Por razões que de imediato se tornaram claras para todos, o Bloco de Esquerda apresentou publicamente uma proposta para “travar” a “especulação imobiliária”. Rapidamente, António Costa veio dizer que o seu governo não aprova a medida, por ser um imposto que duplica um outro que “já tributa o que há a tributar”. O PCP, como seria de esperar, notou os “objectivos políticos evidentes” da proposta, e o CDS classificou-a de “demagógica”. Já Rui Rio preferiu dizer que não se trata “de uma coisa assim tão disparatada”, e propôs de seguida um disparate igual. Os seus críticos internos (e até alguns apoiantes), claro, mostraram-se horrorizados com a “descaracterização ideológica” do PSD. O Presidente Marcelo, por sua vez, conseguiu não dizer asneira, mas só porque, por uma vez na vida, não disse nada.
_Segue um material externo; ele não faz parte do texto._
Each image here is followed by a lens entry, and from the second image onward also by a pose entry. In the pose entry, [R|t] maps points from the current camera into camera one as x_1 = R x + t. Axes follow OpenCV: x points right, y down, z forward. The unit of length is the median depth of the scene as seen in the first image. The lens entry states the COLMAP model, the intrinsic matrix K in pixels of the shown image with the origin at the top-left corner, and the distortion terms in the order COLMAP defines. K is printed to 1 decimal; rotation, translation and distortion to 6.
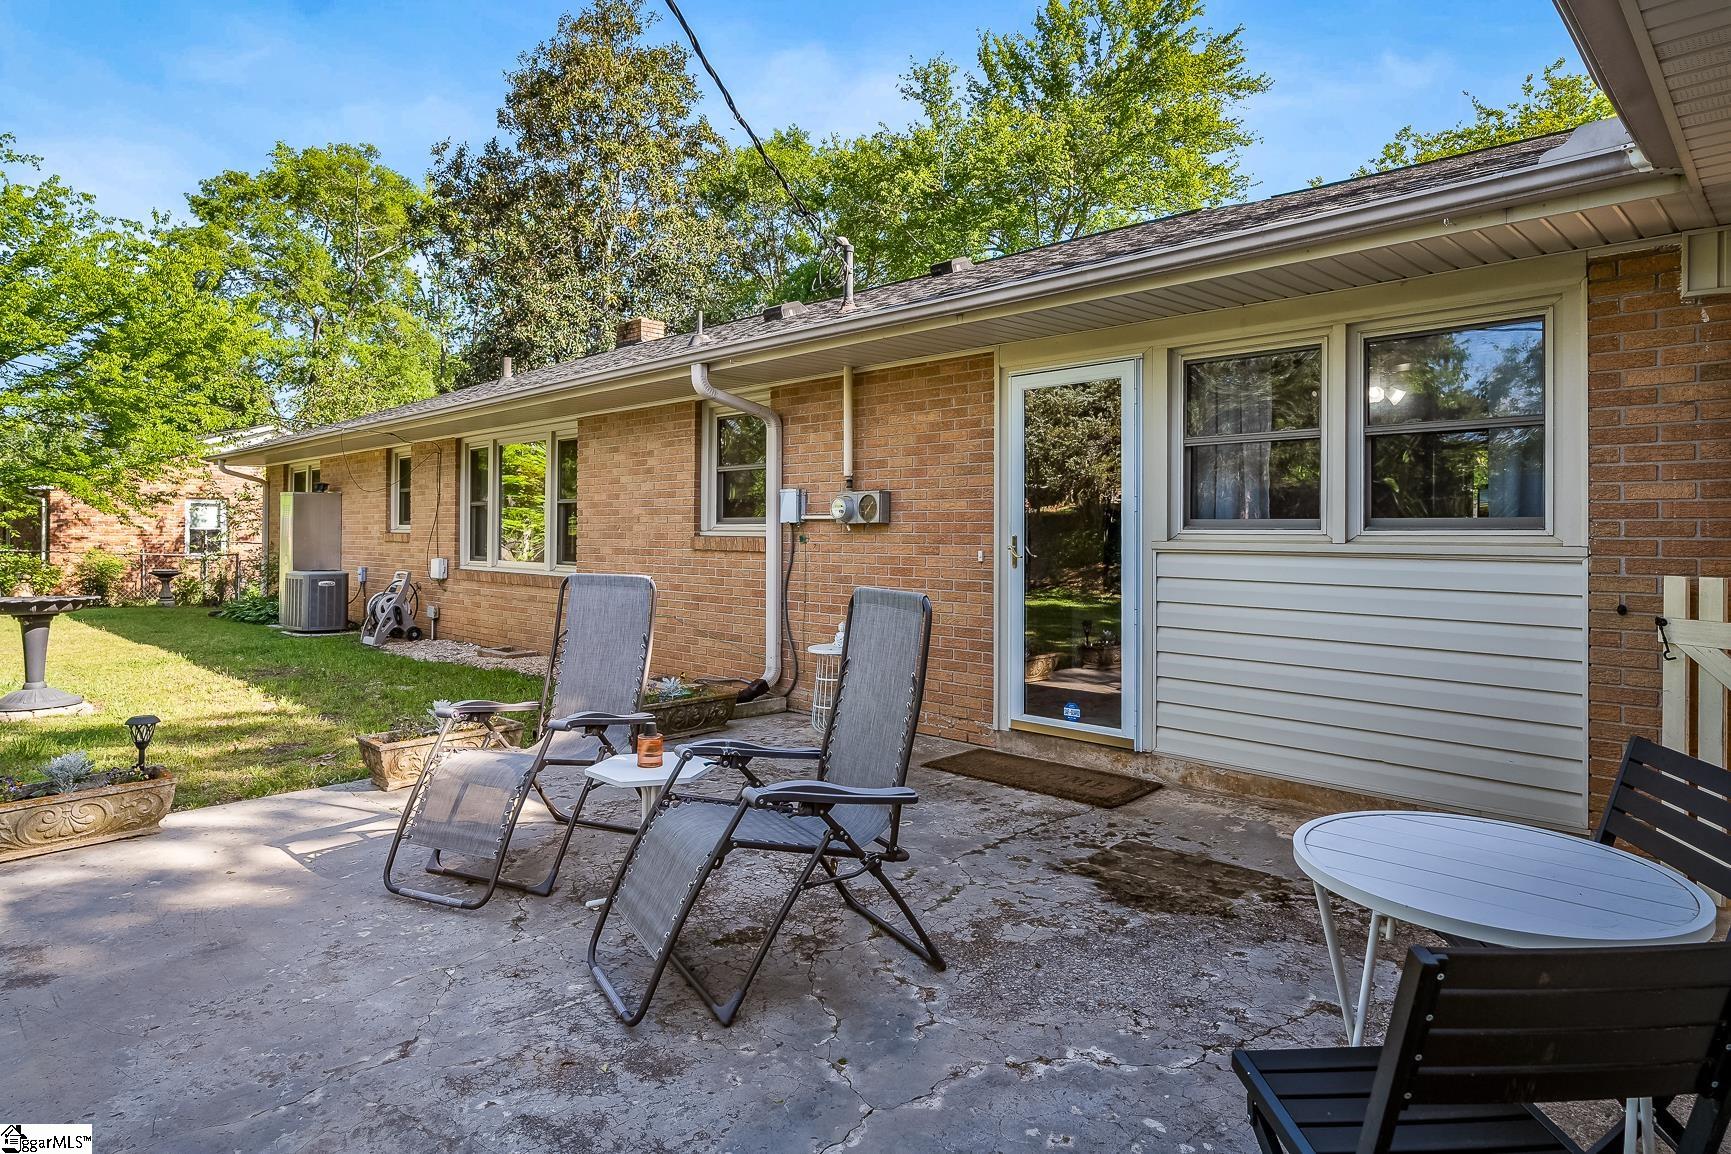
lens RADIAL K [[985.5, 0, 868.8], [0, 985.5, 565.0], [0, 0, 1]] dist [-0.006413, -0.000542]
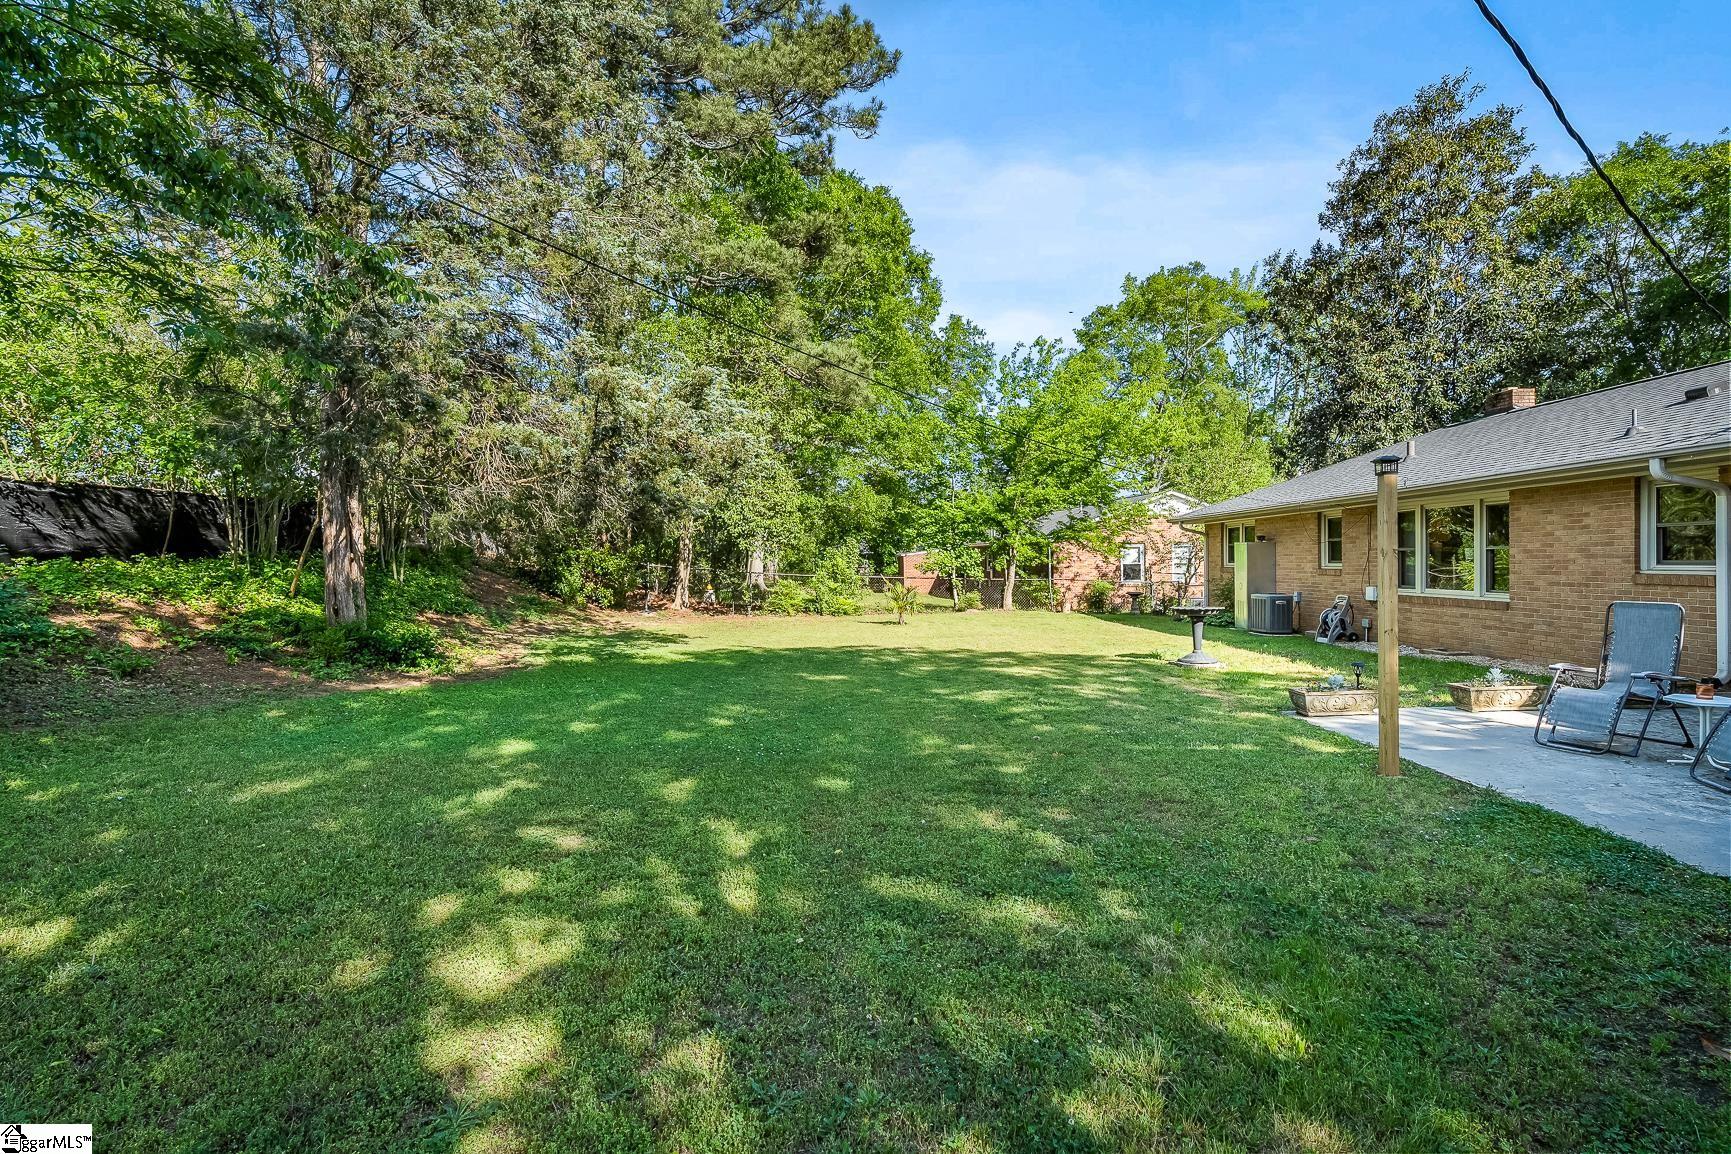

A polémica em torno da proposta bloquista conseguiu a proeza de simultaneamente ser um exemplo da artificialidade da discussão política em Portugal e da substância dos problemas da nossa democracia. Como qualquer pessoa cujo espírito não esteja possuído pela clubite partidária ou pela simples falta de senso percebe, nenhum dos intervenientes na polémica deixou a sua posição ser moldada por algo que se pudesse assemelhar a uma convicção. Limitaram-se, pura e simplesmente, a fazer pose.
Ao apresentar a proposta, o BE procurou expiar-se dos pecados de Ricardo Robles, que tanto incomodaram a sua má consciência. Ao se distanciar dela, o governo procurou “passar a ideia” (em Portugal, as ideias não são algo que os políticos tenham, apenas algo que “passam”) de que não está “refém” do “radicalismo” bloquista. Com as suas críticas, o PCP pretendeu exibir a sua repugnância pelos truques mediáticos do BE, e o CDS quis convencer os eleitores (e, talvez acima de tudo, convencer-se a si próprio) de que é mesmo quem “lidera” a oposição. Já Rio, esse, quis provar ser um político que, como disse aos jornalistas, não é “contra” algo só “porque vem de A ou B”, enquanto os enlutados do passos-coelhismo usam a inépcia do seu odiado novo líder para se fingirem “liberais”. Mas, no fundo e salvo divergências nos detalhes, todos querem mais ou menos o mesmo, quanto mais não seja porque os seus eleitorados, na medida em que ainda não os trocaram pelos encantos da abstenção, querem todos mais ou menos o mesmo: o máximo possível de benefícios oferecidos pelo Estado com o mínimo possível de saque de parte do seu rendimento para financiar o rodízio orçamental.
Esse sonho português de Socialismo no Estado-Providência com Estado Mínimo no fisco é manifestamente intraduzível para a realidade. Ou o Estado fica sem meios para ser tão generoso quanto os portugueses desejam, ou precisa de lhes cobrar impostos bem mais elevados do que gostariam de pagar. Em certas alturas, acontece o que se passa hoje em dia: uma triste combinação destes dois cenários. Só podendo tirar-lhes muito para lhes dar pouco, o Estado português condena os portugueses a uma progressiva degradação das suas condições vida, que só a conjuntura internacional, quando favorável, vai aliviando. Entretanto, os eleitores vão combinando o descontentamento com os resultados do estatismo de austeridade em que vivem com a relutância em fazer as reformas que poderiam libertá-los dele. A falta de apoio popular para a mudança faz com que todos os partidos, do BE e do PCP ao CDS passando pelo PS e o PSD, se abstenham de propor as reformas de que Portugal precisa, agravando a situação do país, acentuando o descontentamento dos eleitores e a sua falta de confiança nos governos de qualquer partido, lançando o sistema político como um todo num ciclo vicioso do qual não se vislumbra qualquer saída.
Perante isto, os “responsáveis” políticos (com Marcelo à cabeça) limitam-se a fingir que lidam com os problemas do país e que acreditam em alguma coisa, enquanto um número cada vez maior de portugueses já nem conseguem fingir que acredita neles. Há dias, noticiava-se algures que a democracia portuguesa era a 10ª mais saudável do mundo. A ser verdade, é algo que não abona nada a favor do mundo.